• [EXTRACT PROVIDED]:
━━━━━━━━━━━━━━━━
Britons not making use of free health checks, research indicates

Research presented in September by pharmaceutical manufacturer Stada indicates that UK adults can’t find the time to attend “potentially lifesaving” health checks, with four in 10 saying they have attended no health checks in the past year.

The report is based on responses from 32,000 respondents across 16 European countries, including 2,000 UK adults. While the finding on health checks is roughly in keeping with the European average, the data suggests that when it comes to certain conditions the UK has significant room for improvement, with 31 per cent of British women saying they had attended a smear test compared to 71 per cent Europe-wide.

Barriers to attending checks included discomfort with physical examinations, not knowing which tests to prioritise and not wanting to hear bad news. Interestingly, the ‘head in the sand’ barrier appears to me more common in countries like the Netherlands that report healthier lifestyle behaviours on the whole.

The Stada research also found that 71 per cent of UK patients would consider paid services involving conversations around nutritional health in their local pharmacy, while 64 per cent are open to consultations on “taboo topics”.

Asked what they viewed as particularly important offerings in their local pharmacy, 88 per cent cited vaccinations, 84 per cent cited online ordering and 83 per cent cited health check ups such as blood pressure readings or skin type tests.
━━━━━━━━━━━━━━━━
Stored items:
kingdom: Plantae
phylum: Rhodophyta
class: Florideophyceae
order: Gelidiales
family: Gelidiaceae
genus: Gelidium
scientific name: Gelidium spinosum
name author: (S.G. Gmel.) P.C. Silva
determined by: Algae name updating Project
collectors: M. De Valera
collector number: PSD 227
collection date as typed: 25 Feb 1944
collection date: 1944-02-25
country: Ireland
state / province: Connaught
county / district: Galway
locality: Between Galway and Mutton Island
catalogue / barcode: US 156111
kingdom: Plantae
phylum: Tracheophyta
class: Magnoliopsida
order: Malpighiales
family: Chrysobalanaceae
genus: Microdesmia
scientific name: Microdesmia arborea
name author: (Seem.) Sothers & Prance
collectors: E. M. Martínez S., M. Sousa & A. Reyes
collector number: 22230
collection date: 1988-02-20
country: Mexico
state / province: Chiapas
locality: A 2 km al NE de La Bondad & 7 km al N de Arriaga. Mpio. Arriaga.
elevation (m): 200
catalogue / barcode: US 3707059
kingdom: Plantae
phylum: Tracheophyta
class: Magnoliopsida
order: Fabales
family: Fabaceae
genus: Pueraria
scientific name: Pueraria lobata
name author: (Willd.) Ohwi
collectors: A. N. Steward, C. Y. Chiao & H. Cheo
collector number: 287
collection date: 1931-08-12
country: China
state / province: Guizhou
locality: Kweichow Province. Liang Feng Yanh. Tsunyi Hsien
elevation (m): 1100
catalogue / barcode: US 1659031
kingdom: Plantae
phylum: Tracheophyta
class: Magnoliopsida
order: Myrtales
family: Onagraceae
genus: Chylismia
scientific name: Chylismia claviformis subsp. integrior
━━━━━━━━━━━━━━━━
• [WORK REQUEST 1]:
Reproduce the passage of the health checks article from "Barriers to attending" up to and including "on the whole.".
• [WORK REQUEST 2]:
Extend the article on Britons skipping free health checks, picking up after its final sentence.

• [TASK ANSWER 1]:
Barriers to attending checks included discomfort with physical examinations, not knowing which tests to prioritise and not wanting to hear bad news. Interestingly, the ‘head in the sand’ barrier appears to me more common in countries like the Netherlands that report healthier lifestyle behaviours on the whole.

• [TASK ANSWER 2]:
Across Europe, 24 per cent of respondents said they were worried about the impact medicine supply disruptions are having on healthcare, while rampant inflation has led to 25 per cent cutting back their personal health spending. 

Speaking to P3pharmacy after the launch of the publication, Stada chief executive Peter Goldschmidt said the pharmaceutical industry has been lobbying European governments on supply issues for several years but suggested politicians need to think on a more long-term basis.:

“We talk about how we should have more medical production in Europe and not depend so much on China – awesome idea. So where is the business plan to bring back all this production to Europe?”

The difficulties patients across Europe faced in accessing children’s paracetamol products point to the challenges we may encounter without stronger political action, said Goldschmidt.